Last month, you didn’t get a facial. But this month, you have a coupon for it and you get a facial. You saved so much money with the coupon, like 30%! Except if you hadn’t gotten the facial, you could have saved 100% of the money you spent.
Oh, but now with all the paddle-boarding and facials, your life is better, right? At least until you use up the coupon and move on to something else. And it is at this point that I start thinking about Manny’s Facials Emporium and Elizabeths’s Paddle-Boarding Paradise, and the money they spent luring you in as new customers.  Manny’s appointment books are full of new customers, but they are receiving services at a reduced rate, making the amount of profit these new customers contribute to his business minimal. Most of the new customers will move along when they’ve used up the Facial Four-Pack Deal, because they belong to Groupon, and they’ll get another deal someplace else. Meanwhile, Manny’s devoted customers, who’ve been booking regular appointments for years can’t get the appointments they were able to get in the past. The waiting room is packed with new people, all talking about something called Groupon. The regulars perceive that others are getting special, new customer bargains, and once they get around to talking to the new customers, they’ll learn about joining Groupon and go someplace else (with a Facial Four-Pack Deal).

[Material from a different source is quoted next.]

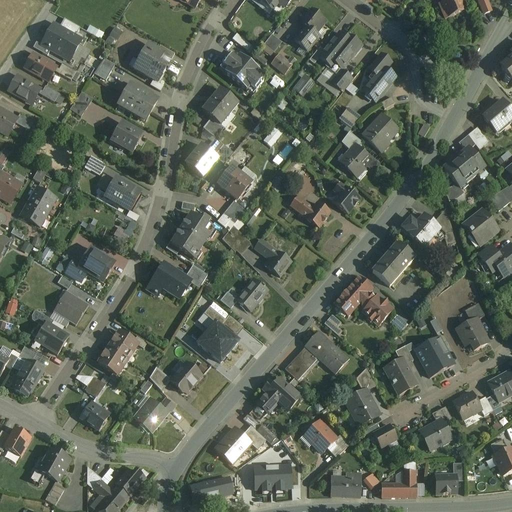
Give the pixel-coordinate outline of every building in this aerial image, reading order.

Over at Elizabeth’s, some of her regulars started complaining that all the best instructors are over-booked and no longer able to do make-up lessons. Elizabeth decides that her loyal customers need their own coupons, too. Suddenly Elizabeth and all of her instructors and staff, down to the janitor and the reservationist are working harder than ever and the business is making less money than ever.
Rubber candy looks amazing. It does not melt in the sun. You just can’t eat it.